Problem to work on:
Copy all lines of the listing that include the string "right".

Data excerpt below:

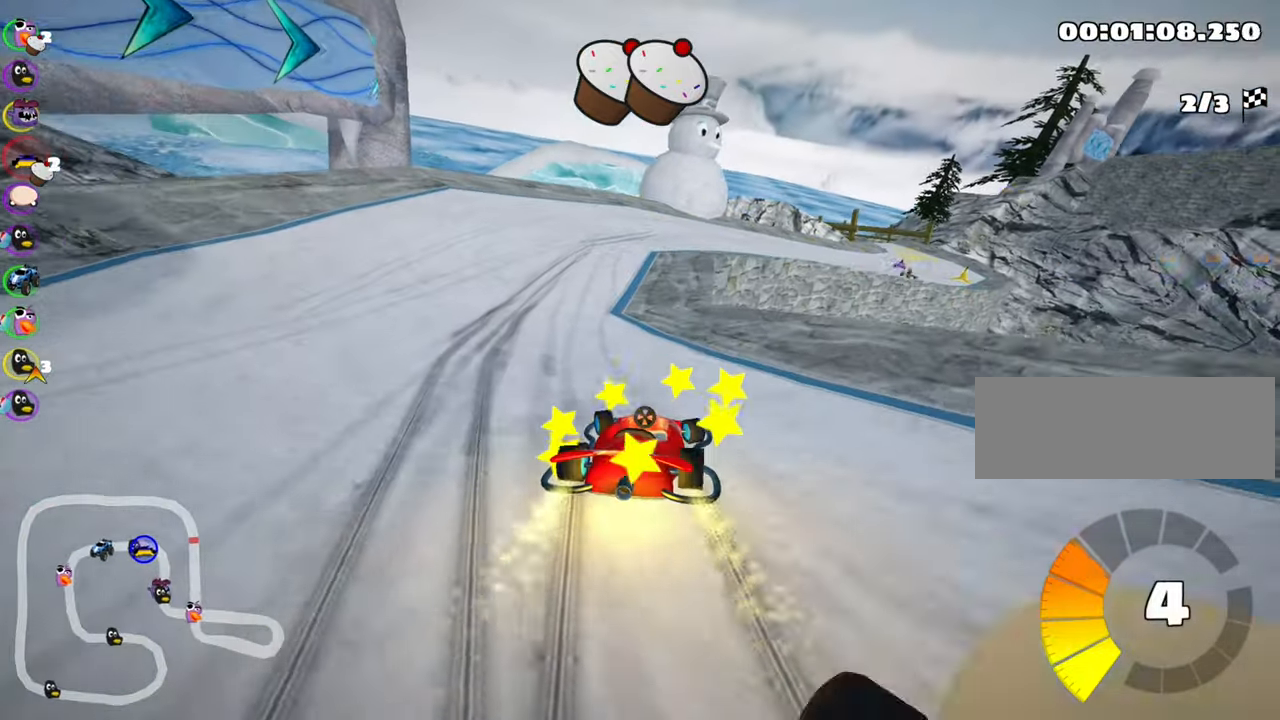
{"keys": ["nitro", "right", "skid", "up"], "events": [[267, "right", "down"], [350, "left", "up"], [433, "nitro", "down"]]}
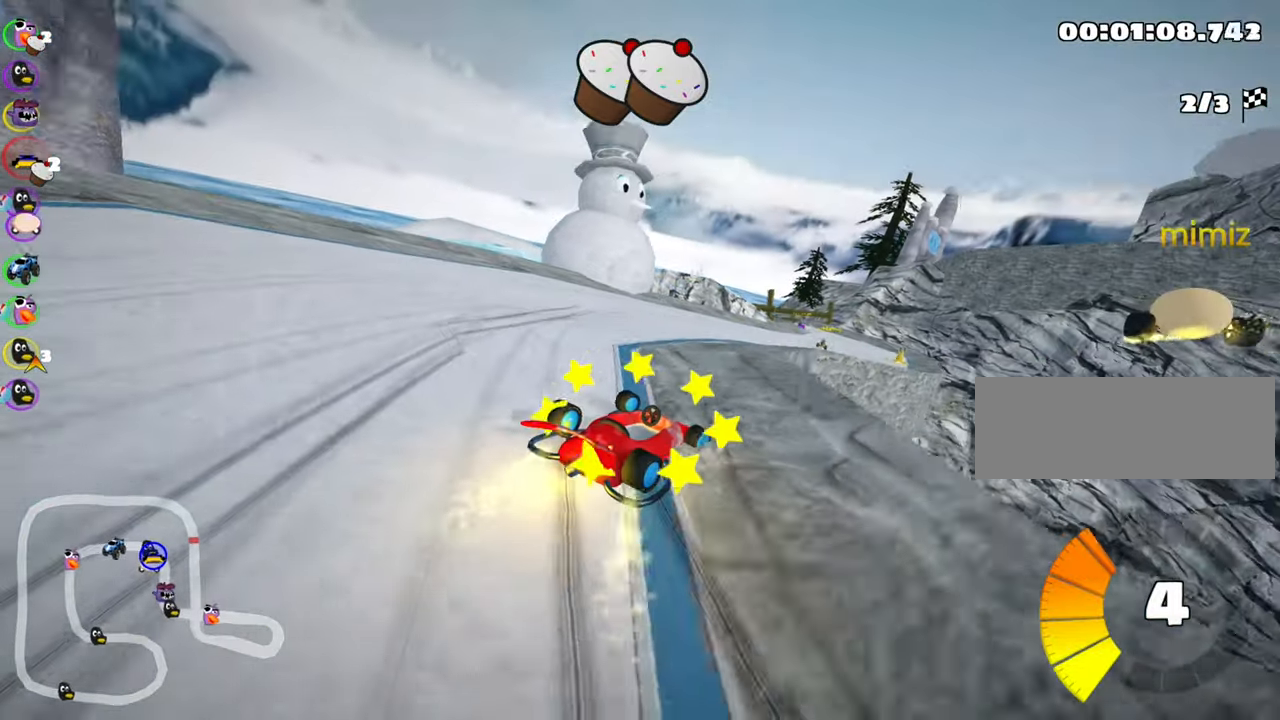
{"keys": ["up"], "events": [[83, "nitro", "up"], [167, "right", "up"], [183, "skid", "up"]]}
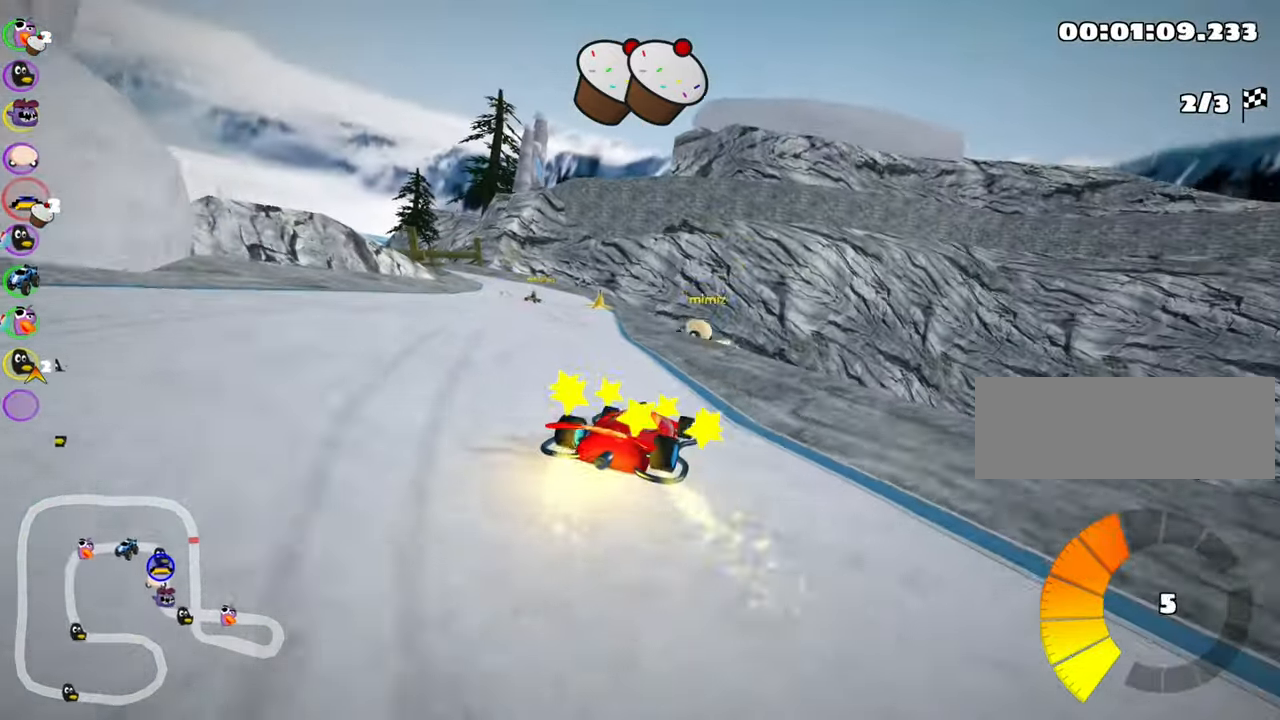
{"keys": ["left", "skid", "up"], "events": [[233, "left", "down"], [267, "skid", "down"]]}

End of Data excerpt.

Task solution:
{"keys": ["nitro", "right", "skid", "up"], "events": [[267, "right", "down"], [350, "left", "up"], [433, "nitro", "down"]]}
{"keys": ["up"], "events": [[83, "nitro", "up"], [167, "right", "up"], [183, "skid", "up"]]}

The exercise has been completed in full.